Several African countries suspend use of UK’s AstraZeneca vaccine
Several African nations have suspended the use of AstraZeneca’s COVID-19 vaccine that is produced in Britain, citing fears over potential side effects.
Over a dozen European countries stopped administering the AstraZeneca vaccine this week following reports that it could lead to potentially dangerous blood clots.
The European Medicines Agency and the World Health Organization (WHO) are currently investigating the reports.
Twenty-five African countries have been supplied with AstraZeneca vaccines through COVAX, a joint initiative from WHO and the international vaccine alliance GAVI.

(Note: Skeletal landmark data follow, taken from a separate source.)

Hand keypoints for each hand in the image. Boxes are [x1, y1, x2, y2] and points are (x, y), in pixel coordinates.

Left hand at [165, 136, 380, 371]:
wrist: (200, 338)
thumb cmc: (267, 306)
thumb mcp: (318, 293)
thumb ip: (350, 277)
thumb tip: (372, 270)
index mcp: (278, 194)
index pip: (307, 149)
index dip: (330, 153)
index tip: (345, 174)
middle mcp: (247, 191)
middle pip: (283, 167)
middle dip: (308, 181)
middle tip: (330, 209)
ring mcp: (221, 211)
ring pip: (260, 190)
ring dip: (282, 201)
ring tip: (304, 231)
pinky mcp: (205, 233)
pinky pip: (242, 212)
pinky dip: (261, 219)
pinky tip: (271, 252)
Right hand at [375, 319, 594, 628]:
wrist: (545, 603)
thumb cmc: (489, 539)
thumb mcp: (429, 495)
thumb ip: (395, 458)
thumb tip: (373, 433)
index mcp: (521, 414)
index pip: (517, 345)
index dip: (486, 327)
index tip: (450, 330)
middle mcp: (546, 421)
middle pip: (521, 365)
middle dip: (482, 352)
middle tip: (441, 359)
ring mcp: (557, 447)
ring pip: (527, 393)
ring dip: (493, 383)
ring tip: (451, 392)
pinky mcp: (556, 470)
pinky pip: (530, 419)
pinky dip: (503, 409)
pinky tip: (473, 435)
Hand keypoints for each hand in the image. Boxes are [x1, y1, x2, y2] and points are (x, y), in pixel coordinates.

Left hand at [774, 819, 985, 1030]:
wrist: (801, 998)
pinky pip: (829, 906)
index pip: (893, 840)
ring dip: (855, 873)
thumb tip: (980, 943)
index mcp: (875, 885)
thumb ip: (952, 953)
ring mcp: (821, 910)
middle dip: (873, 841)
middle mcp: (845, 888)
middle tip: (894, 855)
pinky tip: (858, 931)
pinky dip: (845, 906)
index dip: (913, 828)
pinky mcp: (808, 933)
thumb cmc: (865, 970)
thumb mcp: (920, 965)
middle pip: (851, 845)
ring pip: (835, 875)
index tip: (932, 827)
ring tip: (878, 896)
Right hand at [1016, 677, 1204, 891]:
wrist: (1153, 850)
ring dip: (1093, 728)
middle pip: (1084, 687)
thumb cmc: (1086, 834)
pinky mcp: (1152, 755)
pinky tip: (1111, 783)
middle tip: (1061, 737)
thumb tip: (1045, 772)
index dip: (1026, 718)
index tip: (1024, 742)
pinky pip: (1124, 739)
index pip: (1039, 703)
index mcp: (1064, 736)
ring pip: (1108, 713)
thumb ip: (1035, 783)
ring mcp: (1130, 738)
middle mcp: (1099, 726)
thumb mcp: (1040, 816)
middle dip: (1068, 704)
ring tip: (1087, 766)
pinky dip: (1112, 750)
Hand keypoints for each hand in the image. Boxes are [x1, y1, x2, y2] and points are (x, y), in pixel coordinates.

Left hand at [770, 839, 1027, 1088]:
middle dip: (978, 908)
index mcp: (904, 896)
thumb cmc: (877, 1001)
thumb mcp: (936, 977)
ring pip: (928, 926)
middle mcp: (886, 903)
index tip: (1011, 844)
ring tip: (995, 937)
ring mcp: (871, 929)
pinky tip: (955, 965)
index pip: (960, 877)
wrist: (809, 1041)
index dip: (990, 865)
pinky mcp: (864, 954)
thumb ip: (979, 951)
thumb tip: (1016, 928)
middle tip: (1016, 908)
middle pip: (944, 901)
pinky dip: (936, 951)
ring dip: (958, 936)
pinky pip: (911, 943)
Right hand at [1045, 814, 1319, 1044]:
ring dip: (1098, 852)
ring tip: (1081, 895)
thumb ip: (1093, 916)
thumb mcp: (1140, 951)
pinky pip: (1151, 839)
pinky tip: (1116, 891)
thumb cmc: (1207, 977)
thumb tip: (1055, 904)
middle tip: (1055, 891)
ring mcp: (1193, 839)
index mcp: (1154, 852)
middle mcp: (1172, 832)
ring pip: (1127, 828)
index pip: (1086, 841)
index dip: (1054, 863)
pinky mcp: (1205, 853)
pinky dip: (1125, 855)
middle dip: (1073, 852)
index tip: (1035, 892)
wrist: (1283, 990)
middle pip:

A growing number of European countries — including Germany, France, Italy and Spain — have suspended use of the AstraZeneca’s COVID-19 vaccine.
The escalating concern is another setback for the European Union's vaccination drive, which has been plagued by shortages and other hurdles and is lagging well behind other developed nations, The Associated Press reported.
AstraZeneca said there have been 37 reports of blood clots out of more than 17 million people vaccinated in the 27-country EU and Britain. The drugmaker claimed there is no evidence the vaccine carries an increased risk of clots.
Blood clots can travel through the body and cause heart attacks, strokes and deadly blockages in the lungs. AstraZeneca reported 15 cases of deep vein thrombosis, or a type of clot that often develops in the legs, and 22 instances of pulmonary embolisms, or clots in the lungs.